TASK PROMPT ->
Copy each line in the entries below that contains the word "above".

Saved dataset entries:
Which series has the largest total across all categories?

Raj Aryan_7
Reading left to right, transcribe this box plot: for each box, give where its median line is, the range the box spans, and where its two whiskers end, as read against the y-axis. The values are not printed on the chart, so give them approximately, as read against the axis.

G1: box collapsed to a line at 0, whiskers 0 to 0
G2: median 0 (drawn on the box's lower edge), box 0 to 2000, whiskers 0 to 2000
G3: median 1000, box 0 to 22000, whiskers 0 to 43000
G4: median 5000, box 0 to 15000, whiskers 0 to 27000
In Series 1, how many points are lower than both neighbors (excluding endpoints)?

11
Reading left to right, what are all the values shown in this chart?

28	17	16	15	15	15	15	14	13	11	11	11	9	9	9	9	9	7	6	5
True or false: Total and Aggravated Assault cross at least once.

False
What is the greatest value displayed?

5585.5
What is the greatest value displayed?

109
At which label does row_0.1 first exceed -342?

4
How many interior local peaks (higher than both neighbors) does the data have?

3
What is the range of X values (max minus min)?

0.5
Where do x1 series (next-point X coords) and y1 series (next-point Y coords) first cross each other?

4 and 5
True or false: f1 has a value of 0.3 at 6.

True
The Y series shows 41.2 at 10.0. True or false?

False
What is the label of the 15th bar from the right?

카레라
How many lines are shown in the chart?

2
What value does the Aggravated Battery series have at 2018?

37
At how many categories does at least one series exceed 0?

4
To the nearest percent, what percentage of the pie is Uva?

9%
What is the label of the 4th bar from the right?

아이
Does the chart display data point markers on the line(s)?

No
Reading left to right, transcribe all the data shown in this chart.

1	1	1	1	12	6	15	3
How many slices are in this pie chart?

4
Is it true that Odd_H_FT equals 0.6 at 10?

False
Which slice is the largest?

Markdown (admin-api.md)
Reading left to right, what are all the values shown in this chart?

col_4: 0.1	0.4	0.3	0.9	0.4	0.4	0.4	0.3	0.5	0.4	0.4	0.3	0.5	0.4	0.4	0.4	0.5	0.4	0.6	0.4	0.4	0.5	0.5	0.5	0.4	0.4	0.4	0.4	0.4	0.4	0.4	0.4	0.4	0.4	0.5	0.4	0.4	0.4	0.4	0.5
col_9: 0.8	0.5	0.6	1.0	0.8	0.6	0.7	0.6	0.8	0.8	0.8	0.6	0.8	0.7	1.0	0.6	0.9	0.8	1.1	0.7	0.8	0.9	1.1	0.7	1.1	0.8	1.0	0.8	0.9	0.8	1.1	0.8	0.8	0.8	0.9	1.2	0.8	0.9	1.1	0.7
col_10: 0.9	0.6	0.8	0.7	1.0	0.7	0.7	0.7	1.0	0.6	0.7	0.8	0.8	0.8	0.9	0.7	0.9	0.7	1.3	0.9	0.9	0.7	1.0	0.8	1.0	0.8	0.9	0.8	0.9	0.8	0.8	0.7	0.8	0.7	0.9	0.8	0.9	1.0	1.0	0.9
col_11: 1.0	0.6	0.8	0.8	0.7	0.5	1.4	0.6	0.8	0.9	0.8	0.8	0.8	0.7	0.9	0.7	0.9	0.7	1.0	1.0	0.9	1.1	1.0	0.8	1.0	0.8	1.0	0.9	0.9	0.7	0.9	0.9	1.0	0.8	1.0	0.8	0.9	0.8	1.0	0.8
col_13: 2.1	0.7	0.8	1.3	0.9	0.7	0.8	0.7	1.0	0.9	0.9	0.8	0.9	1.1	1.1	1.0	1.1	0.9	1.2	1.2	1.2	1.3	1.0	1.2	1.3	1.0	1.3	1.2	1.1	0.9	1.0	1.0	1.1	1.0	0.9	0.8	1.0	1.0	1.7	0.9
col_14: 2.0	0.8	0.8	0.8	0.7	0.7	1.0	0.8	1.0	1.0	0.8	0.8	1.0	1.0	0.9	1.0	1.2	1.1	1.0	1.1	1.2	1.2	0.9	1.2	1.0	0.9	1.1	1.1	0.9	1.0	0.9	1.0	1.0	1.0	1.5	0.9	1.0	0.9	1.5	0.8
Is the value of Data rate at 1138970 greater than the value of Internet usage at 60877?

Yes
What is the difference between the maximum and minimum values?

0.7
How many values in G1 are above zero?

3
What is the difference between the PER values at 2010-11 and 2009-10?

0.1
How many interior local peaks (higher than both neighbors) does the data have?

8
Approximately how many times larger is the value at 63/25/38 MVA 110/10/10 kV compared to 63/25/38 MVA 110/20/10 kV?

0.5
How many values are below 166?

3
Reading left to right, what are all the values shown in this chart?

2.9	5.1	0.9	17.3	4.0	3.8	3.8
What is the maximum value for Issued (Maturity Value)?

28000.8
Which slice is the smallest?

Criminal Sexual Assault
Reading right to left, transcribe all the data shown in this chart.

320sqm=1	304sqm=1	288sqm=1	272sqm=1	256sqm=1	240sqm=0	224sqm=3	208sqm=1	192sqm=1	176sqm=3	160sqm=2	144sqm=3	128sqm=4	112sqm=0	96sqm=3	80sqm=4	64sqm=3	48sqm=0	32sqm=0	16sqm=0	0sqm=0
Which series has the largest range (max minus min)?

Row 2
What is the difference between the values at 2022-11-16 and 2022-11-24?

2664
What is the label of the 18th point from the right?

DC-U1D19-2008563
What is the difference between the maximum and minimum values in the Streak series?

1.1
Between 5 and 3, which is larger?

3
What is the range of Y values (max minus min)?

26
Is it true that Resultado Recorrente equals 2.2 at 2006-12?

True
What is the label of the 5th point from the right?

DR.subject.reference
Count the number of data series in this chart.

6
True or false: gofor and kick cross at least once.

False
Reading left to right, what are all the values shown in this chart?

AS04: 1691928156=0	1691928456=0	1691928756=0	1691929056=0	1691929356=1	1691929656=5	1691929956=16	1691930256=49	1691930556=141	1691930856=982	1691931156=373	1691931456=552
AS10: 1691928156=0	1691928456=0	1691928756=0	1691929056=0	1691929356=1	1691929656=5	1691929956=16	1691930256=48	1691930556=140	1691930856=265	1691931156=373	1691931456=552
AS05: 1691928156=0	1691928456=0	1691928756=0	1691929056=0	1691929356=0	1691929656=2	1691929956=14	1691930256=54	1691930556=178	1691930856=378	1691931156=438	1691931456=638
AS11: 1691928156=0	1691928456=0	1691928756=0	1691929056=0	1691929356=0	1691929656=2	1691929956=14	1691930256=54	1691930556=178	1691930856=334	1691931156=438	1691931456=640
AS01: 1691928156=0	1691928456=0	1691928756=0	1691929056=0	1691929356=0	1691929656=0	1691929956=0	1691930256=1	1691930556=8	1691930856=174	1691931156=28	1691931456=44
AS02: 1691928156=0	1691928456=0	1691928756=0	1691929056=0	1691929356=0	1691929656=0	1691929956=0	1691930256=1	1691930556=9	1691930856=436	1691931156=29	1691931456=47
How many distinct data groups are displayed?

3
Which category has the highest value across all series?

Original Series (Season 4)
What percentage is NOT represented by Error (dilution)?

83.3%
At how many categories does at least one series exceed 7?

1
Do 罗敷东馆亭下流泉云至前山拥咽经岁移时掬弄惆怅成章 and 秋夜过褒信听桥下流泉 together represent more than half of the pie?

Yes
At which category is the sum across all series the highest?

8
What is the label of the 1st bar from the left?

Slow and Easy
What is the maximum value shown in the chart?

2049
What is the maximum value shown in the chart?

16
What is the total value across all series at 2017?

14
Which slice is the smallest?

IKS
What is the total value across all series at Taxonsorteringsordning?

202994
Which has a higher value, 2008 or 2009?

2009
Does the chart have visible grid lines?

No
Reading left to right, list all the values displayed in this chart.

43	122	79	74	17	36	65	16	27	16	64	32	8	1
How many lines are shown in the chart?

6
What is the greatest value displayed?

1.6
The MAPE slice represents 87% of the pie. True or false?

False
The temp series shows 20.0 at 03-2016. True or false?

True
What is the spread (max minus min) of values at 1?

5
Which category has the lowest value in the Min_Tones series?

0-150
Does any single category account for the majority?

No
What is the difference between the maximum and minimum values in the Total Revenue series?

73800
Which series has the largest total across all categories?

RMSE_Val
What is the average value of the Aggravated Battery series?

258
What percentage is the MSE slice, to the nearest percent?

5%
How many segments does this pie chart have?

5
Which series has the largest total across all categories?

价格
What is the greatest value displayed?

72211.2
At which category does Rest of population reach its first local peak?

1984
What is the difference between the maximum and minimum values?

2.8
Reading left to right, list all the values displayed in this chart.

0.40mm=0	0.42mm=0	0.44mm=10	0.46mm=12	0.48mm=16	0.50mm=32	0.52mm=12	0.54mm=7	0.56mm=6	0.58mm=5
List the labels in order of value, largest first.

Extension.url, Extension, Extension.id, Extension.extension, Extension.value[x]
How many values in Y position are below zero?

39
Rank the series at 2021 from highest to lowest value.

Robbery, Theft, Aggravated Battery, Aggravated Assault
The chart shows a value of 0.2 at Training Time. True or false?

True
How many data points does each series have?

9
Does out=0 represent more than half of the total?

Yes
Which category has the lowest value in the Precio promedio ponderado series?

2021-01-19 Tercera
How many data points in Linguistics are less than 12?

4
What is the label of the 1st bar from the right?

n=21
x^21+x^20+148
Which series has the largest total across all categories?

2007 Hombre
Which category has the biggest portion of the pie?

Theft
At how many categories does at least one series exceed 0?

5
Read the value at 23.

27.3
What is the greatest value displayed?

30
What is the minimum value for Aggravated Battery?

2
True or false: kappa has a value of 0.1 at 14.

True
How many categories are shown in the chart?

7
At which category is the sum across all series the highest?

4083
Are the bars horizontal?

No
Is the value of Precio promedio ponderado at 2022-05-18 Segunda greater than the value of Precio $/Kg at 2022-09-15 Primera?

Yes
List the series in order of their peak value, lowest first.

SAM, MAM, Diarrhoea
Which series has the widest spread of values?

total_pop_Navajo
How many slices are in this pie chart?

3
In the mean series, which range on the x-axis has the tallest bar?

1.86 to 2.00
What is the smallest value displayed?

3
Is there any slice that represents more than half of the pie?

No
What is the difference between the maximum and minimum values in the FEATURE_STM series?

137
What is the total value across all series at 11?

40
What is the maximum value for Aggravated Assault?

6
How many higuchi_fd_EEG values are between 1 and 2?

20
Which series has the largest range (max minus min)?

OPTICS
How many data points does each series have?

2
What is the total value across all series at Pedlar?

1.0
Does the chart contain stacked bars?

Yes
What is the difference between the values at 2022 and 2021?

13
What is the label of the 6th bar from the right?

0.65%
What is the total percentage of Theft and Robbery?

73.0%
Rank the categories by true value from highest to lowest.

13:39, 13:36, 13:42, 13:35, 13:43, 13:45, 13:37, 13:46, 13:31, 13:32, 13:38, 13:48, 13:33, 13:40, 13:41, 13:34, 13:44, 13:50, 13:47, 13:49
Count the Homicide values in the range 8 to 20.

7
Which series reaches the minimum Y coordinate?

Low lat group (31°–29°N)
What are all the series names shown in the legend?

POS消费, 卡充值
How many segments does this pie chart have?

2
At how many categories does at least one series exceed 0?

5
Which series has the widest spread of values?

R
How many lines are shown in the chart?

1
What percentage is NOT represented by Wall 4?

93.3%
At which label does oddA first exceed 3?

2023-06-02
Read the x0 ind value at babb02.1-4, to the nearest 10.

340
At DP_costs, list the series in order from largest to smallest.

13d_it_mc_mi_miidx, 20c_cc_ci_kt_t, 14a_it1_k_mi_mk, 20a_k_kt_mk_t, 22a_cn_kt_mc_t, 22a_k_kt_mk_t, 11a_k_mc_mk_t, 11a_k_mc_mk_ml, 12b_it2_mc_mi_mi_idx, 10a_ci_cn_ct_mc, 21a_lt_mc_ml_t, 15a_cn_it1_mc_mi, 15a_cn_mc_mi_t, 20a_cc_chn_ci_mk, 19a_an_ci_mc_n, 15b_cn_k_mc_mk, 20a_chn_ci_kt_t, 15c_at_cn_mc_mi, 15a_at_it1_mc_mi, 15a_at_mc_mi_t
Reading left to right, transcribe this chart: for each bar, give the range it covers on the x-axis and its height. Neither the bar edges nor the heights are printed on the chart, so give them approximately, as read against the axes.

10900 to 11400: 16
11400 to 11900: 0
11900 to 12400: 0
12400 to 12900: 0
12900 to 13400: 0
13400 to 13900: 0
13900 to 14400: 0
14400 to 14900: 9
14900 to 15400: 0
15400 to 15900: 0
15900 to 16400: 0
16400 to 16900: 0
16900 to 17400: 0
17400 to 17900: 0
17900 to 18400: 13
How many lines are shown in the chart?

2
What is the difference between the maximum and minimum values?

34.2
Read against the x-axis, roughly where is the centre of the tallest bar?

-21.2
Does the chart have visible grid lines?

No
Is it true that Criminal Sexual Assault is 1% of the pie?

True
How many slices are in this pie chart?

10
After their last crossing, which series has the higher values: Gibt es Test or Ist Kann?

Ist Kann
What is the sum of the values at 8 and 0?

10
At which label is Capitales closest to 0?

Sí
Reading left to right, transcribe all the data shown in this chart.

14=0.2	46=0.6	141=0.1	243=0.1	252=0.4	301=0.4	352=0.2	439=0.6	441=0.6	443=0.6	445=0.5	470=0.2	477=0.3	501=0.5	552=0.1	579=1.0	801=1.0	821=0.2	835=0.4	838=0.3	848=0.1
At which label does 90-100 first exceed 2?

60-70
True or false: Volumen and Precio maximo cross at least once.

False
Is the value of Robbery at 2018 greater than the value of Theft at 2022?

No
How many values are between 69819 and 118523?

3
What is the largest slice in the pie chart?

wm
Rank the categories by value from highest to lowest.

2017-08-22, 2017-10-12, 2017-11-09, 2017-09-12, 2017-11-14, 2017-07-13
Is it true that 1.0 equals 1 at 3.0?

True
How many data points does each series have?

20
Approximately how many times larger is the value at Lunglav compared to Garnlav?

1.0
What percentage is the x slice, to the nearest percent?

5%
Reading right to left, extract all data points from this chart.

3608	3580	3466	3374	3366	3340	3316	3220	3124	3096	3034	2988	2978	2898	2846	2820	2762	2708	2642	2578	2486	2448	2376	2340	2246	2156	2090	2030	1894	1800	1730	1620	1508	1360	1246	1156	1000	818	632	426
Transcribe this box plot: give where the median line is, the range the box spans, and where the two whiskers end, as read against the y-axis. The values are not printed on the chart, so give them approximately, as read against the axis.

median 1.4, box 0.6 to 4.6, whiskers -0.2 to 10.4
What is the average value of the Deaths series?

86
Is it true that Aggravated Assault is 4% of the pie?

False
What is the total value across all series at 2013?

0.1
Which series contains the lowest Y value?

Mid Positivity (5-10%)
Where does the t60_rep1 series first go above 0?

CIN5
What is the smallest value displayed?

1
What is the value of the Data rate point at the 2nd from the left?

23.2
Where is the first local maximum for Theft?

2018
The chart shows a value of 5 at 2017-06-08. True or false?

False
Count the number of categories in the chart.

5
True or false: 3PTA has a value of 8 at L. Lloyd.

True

REPLY TO THE EXERCISE ->
How many values in G1 are above zero?
Where does the t60_rep1 series first go above 0?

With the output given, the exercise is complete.